My guess is that a picture is easy if it has fingers or logical structures such as text, railways, buildings etc. while illustrations and drawings could be harder to identify correctly. Also, some natural structures such as coral, leaves and rocks could be difficult to identify correctly. When an AI makes mistakes in those areas, humans won’t notice them very easily.

The number of easy and hard pictures was roughly equal, which brings the mean and median values close to 10/20. If you want to bring that value up or down, just change the number of hard to identify pictures.

pewter · 9 months ago

The number of easy and hard pictures was roughly equal, which brings the mean and median values close to 10/20.

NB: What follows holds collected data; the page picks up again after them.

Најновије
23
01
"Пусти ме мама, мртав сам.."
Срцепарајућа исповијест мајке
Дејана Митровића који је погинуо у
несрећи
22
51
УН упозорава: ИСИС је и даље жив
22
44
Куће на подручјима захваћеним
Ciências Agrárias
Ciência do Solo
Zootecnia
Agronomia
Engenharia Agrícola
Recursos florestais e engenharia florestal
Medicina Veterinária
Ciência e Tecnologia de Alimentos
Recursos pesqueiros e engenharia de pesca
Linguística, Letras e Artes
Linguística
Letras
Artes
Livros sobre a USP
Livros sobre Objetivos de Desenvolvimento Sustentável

This is true if “hard” means “it’s trying to get you to make the wrong answer” as opposed to “it’s so hard to tell, so I’m just going to guess.”

@Hamartiogonic@sopuli.xyz · 9 months ago

That’s a very important distinction. Hard wasn’t the clearest word for that use. I guess I should have called it something else such as deceptive or misleading. The idea is that some pictures got a below 50% ratio, which means that people were really bad at categorizing them correctly.

There were surprisingly few pictures that were close to 50%. Maybe it’s difficult to find pictures that make everyone guess randomly. There are always a few people who know what they’re doing because they generate pictures like this on a weekly basis. The answers will push that ratio higher.

pewter · edit-2 9 months ago

A great example of the below 50% situation is the picture of the avocado and the tomato. I was confident that that was AI generated because I was pretty sure I’d seen that specific picture used as an example of how good Dall-E 3 was at normal text. However, most people who had used other models were probably used to butchered text and expected that one to be real.

If they did this quiz again with only pictures that were sketches, I bet the standard deviation would be much smaller.